La conclusion des chercheurs était directe et percutante : ces modèles créent « l'illusion d'un raisonnement formel » mais effectuent en réalité une forme fragile de reconnaissance de motifs qui peut être déjouée par quelque chose d'aussi simple que de changer un nom dans un casse-tête.

Le débat et les motivations d'Apple

Naturellement, ces découvertes n'ont pas été sans contestation. La communauté scientifique s'est engagée dans un débat vigoureux. Certains critiques, comme Alex Lawsen dans une réponse intitulée « The Illusion of the Illusion of Thinking », ont soutenu que des défauts dans le protocole expérimental — comme l'utilisation de versions insolubles du problème du passage de la rivière ou des limites de jetons qui forçaient les modèles à abandonner — étaient en cause, et non une faille fondamentale des modèles eux-mêmes.

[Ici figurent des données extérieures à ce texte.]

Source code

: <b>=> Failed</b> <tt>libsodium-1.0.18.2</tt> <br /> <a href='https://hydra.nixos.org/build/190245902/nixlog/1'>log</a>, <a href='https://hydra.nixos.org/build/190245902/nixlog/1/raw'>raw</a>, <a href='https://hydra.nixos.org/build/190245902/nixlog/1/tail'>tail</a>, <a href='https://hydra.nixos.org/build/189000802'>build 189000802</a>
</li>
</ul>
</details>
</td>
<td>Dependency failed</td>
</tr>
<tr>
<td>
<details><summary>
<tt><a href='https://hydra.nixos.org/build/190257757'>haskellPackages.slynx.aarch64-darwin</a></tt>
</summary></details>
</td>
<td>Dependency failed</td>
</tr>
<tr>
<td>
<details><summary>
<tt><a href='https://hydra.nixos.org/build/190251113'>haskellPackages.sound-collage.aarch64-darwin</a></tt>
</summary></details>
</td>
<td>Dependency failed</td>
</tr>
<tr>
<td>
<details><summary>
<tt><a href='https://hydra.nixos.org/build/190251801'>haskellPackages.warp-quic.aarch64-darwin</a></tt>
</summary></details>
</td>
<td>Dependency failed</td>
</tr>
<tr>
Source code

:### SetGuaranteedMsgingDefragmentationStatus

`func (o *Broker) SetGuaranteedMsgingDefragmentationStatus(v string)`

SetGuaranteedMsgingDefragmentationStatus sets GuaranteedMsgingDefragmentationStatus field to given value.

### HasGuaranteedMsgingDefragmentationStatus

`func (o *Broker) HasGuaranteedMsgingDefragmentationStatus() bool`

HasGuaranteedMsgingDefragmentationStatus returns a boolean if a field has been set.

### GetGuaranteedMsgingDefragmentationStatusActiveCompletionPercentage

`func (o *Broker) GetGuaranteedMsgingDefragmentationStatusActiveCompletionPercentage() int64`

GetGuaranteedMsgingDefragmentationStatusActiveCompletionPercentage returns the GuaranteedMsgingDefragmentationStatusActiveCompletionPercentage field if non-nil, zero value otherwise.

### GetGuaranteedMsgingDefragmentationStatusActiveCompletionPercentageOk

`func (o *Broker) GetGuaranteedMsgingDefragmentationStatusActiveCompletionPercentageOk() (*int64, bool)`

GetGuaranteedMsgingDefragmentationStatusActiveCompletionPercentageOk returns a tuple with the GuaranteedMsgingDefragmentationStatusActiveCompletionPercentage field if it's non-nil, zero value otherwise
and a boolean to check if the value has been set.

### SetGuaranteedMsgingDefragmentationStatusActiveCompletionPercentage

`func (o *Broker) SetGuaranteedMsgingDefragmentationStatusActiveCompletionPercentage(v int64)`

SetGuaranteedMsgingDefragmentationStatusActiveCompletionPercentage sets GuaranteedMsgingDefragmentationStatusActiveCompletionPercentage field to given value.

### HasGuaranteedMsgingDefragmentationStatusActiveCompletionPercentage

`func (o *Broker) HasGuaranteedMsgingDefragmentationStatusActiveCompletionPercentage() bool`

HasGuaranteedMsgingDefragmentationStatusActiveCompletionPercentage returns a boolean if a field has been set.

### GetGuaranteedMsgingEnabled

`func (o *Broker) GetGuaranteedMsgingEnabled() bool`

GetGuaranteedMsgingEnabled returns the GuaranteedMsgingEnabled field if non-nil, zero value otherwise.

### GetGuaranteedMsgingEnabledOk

Ces échanges scientifiques sont sains et nécessaires. Mais il faut aussi considérer le contexte. Apple a joué le rattrapage dans la course à l'IA. Tandis que ses concurrents ont explosé grâce au boom de l'IA, Apple a procédé avec plus de prudence. Publier des recherches qui soulignent les faiblesses fondamentales de l'approche dominante actuelle pourrait être une manœuvre stratégique pour remodeler le discours, en arguant qu'une voie plus lente et plus réfléchie est plus sage que la philosophie actuelle du « la taille est tout ce dont tu as besoin ».

Ce que cela signifie pour l'avenir de l'IA

Les implications des recherches d'Apple sont profondes et nous obligent à affronter des questions inconfortables :

  • Un véritable raisonnement est-il possible ? Les architectures LLM actuelles sont-elles fondamentalement incapables d'atteindre un raisonnement vrai et généralisé, quelle que soit leur taille ?
  • La fin des lois d'échelle ? Cette recherche jette le doute sur la « loi d'échelle » dominante — l'idée que le simple fait d'ajouter plus de données et plus de puissance de calcul mènera inévitablement à une plus grande intelligence.
  • Un appel à l'innovation : Si les méthodes actuelles ont un plafond de verre, alors atteindre l'AGI pourrait nécessiter des innovations architecturales entièrement nouvelles, au-delà des modèles transformers qui alimentent l'IA d'aujourd'hui.

La recherche d'Apple ne prétend pas que l'IA est inutile ; sa puissance en tant qu'outil est indéniable. Cependant, elle offre un contre-discours sobre et fondé sur des preuves face à la hype incessante. Elle suggère que le chemin vers des machines vraiment intelligentes pourrait ne pas être une ligne droite ascendante, mais pourrait nous obliger à retourner à la planche à dessin.